*** Opening THE INPUT ***

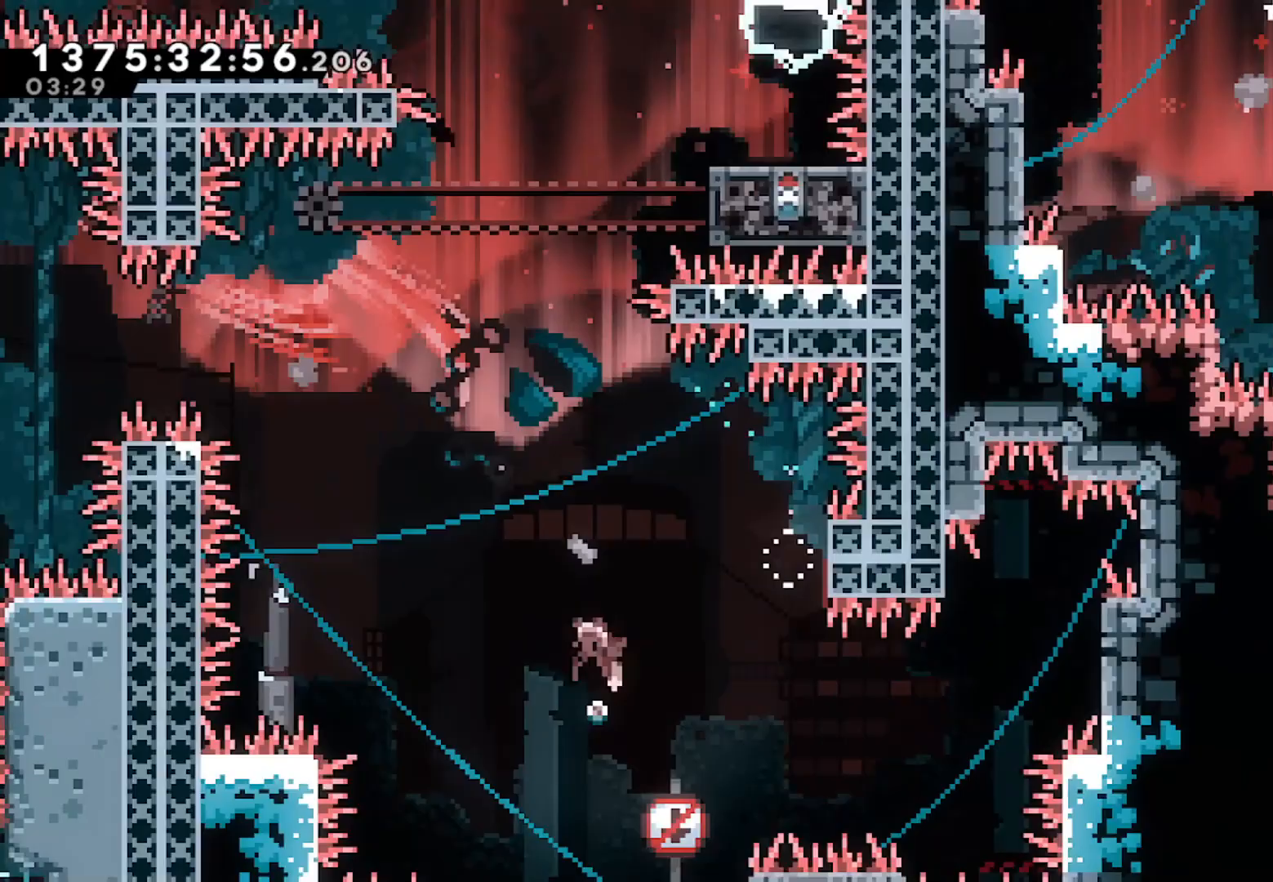
{"dt_ms": 500, "buttons": [], "left_stick": "center", "right_stick": "center", "events": [[67, "left_stick", "center"], [100, "A", "up"]]}
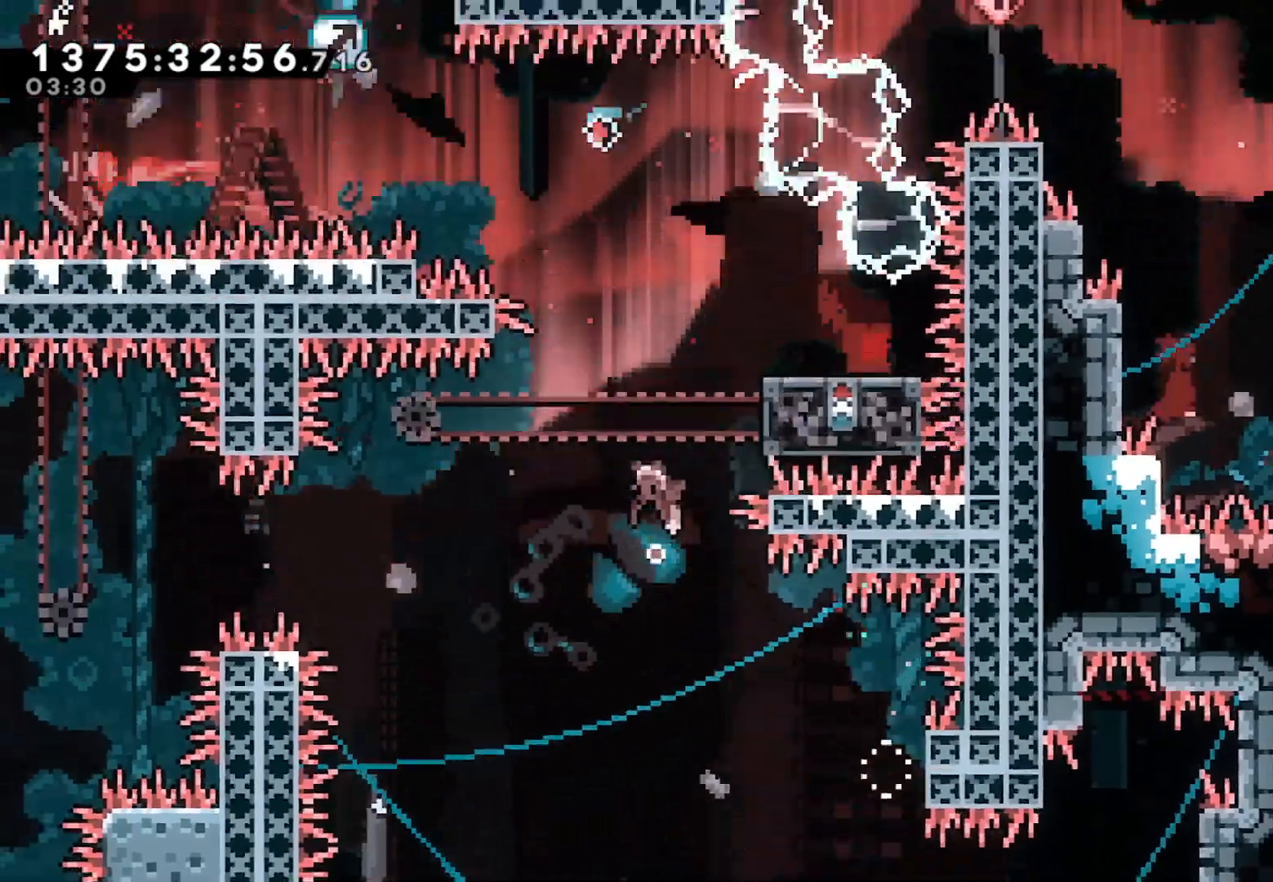
{"dt_ms": 500, "buttons": ["A"], "left_stick": "left", "right_stick": "center"}
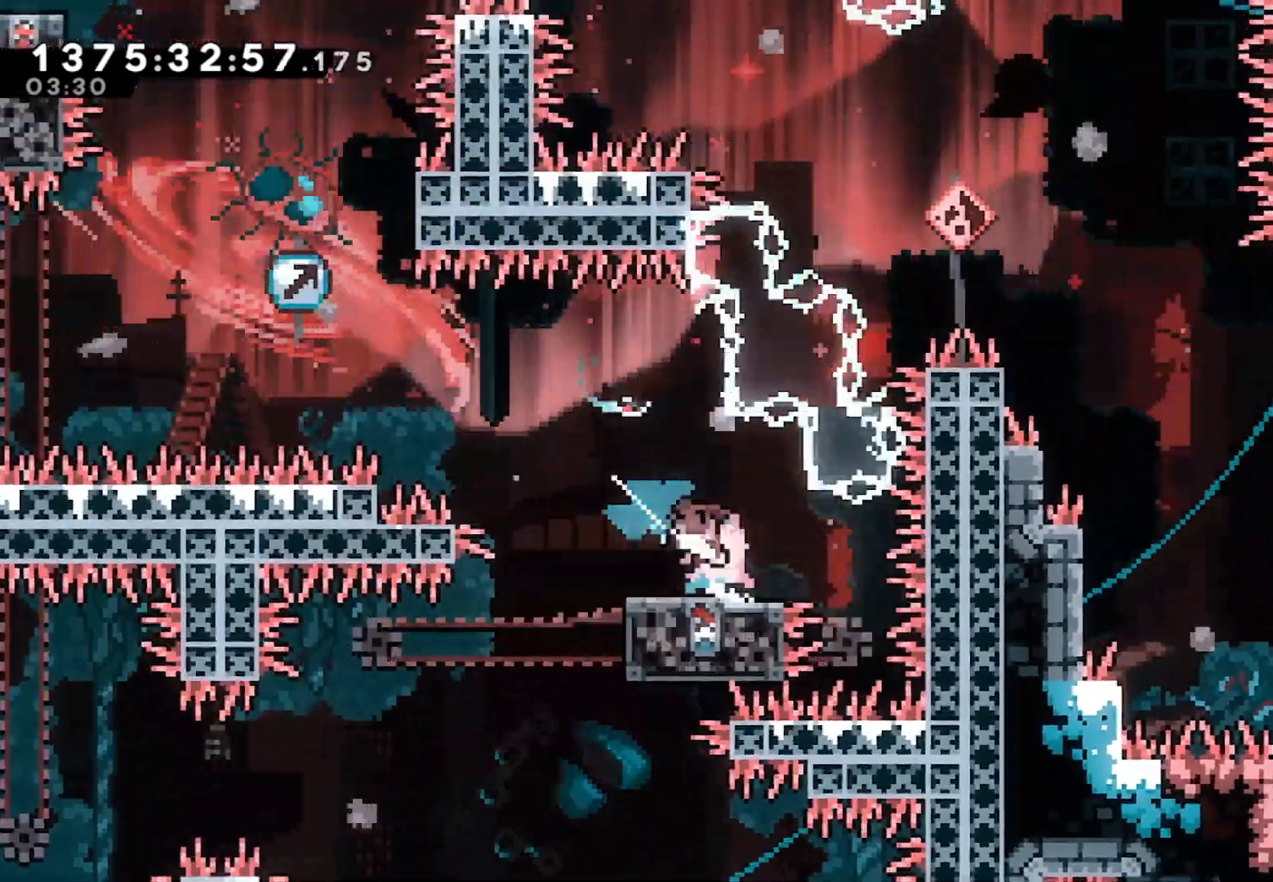
{"dt_ms": 500, "buttons": [], "left_stick": "up-right", "right_stick": "center", "events": [[267, "A", "up"], [267, "left_stick", "up"], [333, "X", "down"], [333, "left_stick", "up-right"], [467, "X", "up"]]}
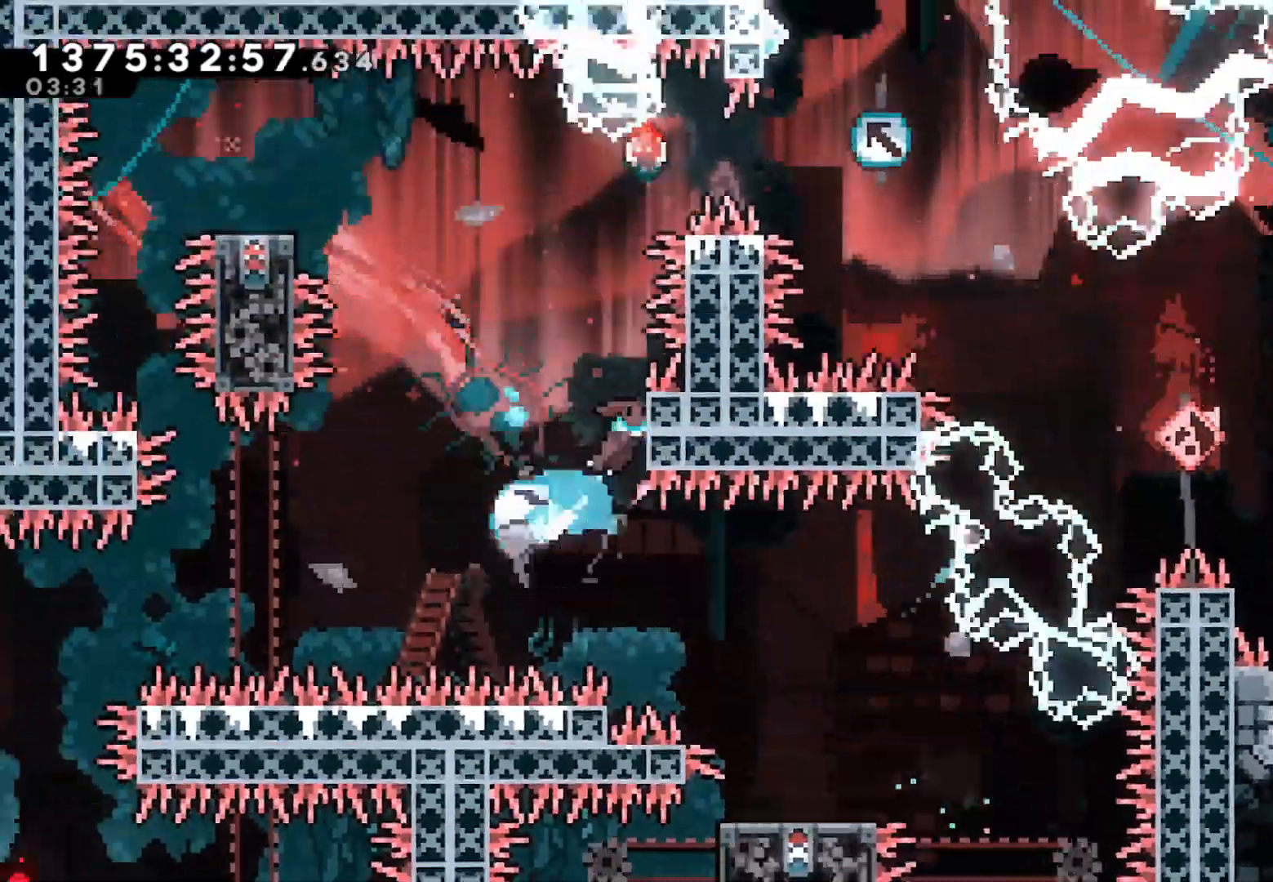
{"dt_ms": 500, "buttons": [], "left_stick": "center", "right_stick": "center", "events": [[67, "A", "down"], [67, "left_stick", "up-left"], [133, "left_stick", "left"], [400, "A", "up"], [400, "left_stick", "center"]]}
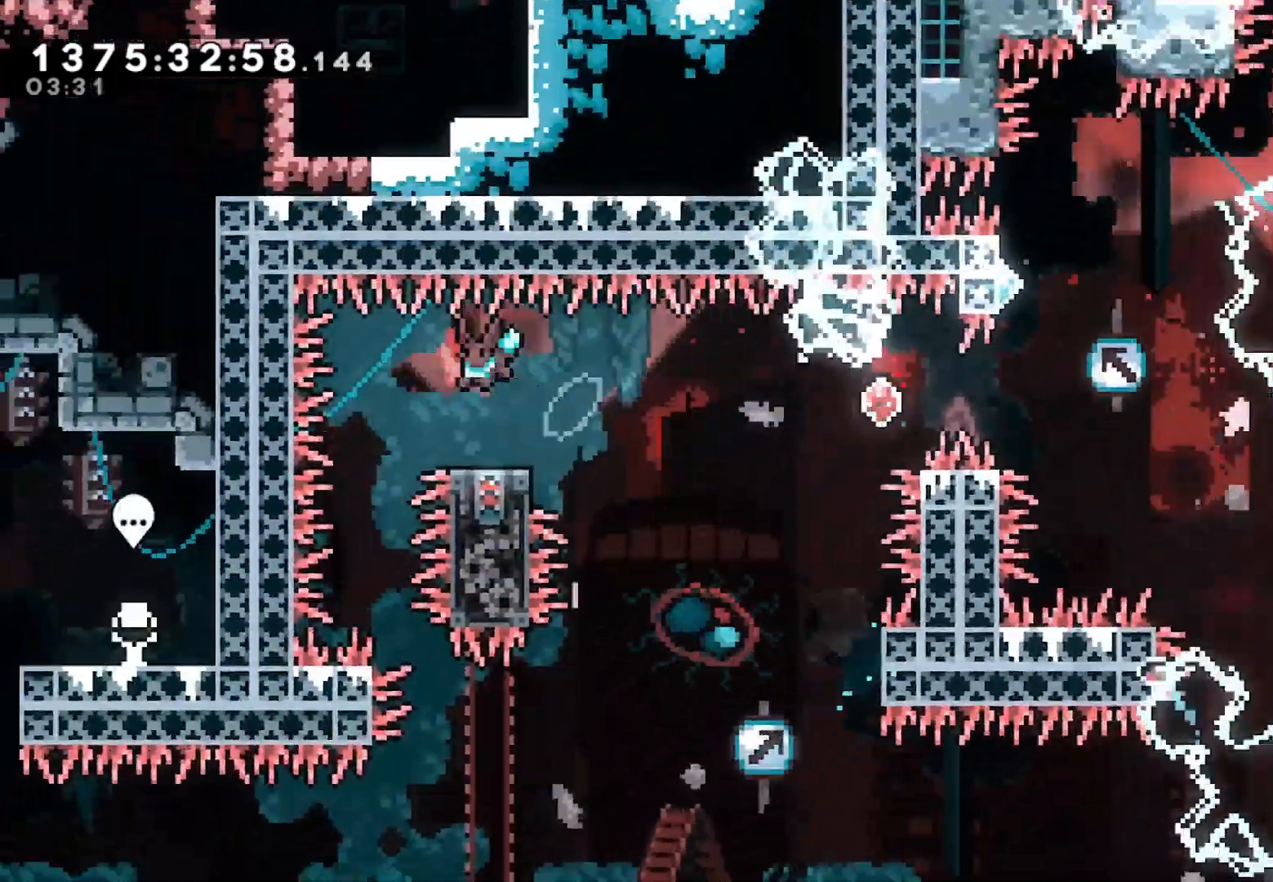
{"dt_ms": 1000, "buttons": ["X"], "left_stick": "up-left", "right_stick": "center"}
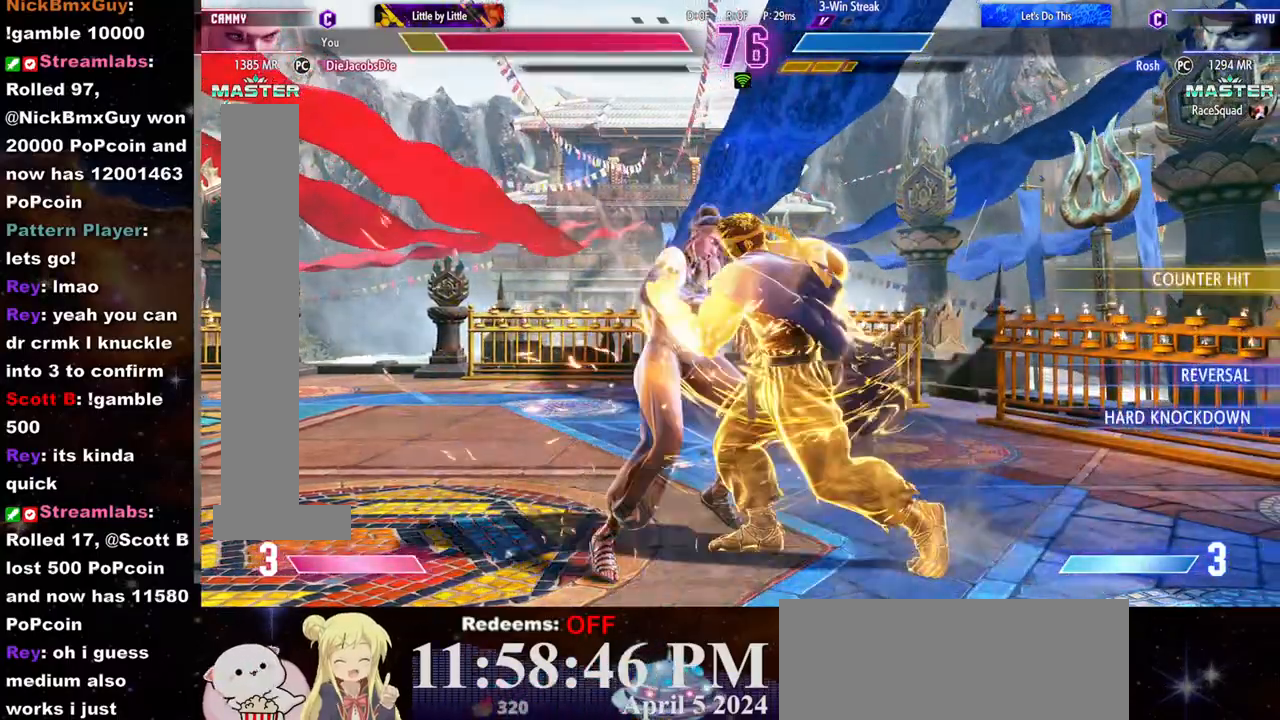
Gameplay with a controller (arcade stick); each line is a JSON object with the inputs held at the frame after it. "events" lists button and stick changes between this image and that frame as [ms after this image, input, new state], when the widget could be followed in between. Not read: L3 R3.
{"buttons": [], "left_stick": "center", "events": [[233, "left_stick", "center"], [383, "CROSS", "down"], [383, "SQUARE", "down"], [450, "SQUARE", "up"], [467, "CROSS", "up"]]}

*** Closing THE INPUT ***

# YOUR INSTRUCTIONS
Every line above goes into your copy exactly; no images go in.

# RESPONSE AREA
{"dt_ms": 500, "buttons": [], "left_stick": "center", "right_stick": "center", "events": [[67, "left_stick", "center"], [100, "A", "up"]]}
{"dt_ms": 500, "buttons": ["A"], "left_stick": "left", "right_stick": "center"}
{"dt_ms": 500, "buttons": [], "left_stick": "up-right", "right_stick": "center", "events": [[267, "A", "up"], [267, "left_stick", "up"], [333, "X", "down"], [333, "left_stick", "up-right"], [467, "X", "up"]]}
{"dt_ms": 500, "buttons": [], "left_stick": "center", "right_stick": "center", "events": [[67, "A", "down"], [67, "left_stick", "up-left"], [133, "left_stick", "left"], [400, "A", "up"], [400, "left_stick", "center"]]}
{"dt_ms": 1000, "buttons": ["X"], "left_stick": "up-left", "right_stick": "center"}
Gameplay with a controller (arcade stick); each line is a JSON object with the inputs held at the frame after it. "events" lists button and stick changes between this image and that frame as [ms after this image, input, new state], when the widget could be followed in between. Not read: L3 R3.
{"buttons": [], "left_stick": "center", "events": [[233, "left_stick", "center"], [383, "CROSS", "down"], [383, "SQUARE", "down"], [450, "SQUARE", "up"], [467, "CROSS", "up"]]}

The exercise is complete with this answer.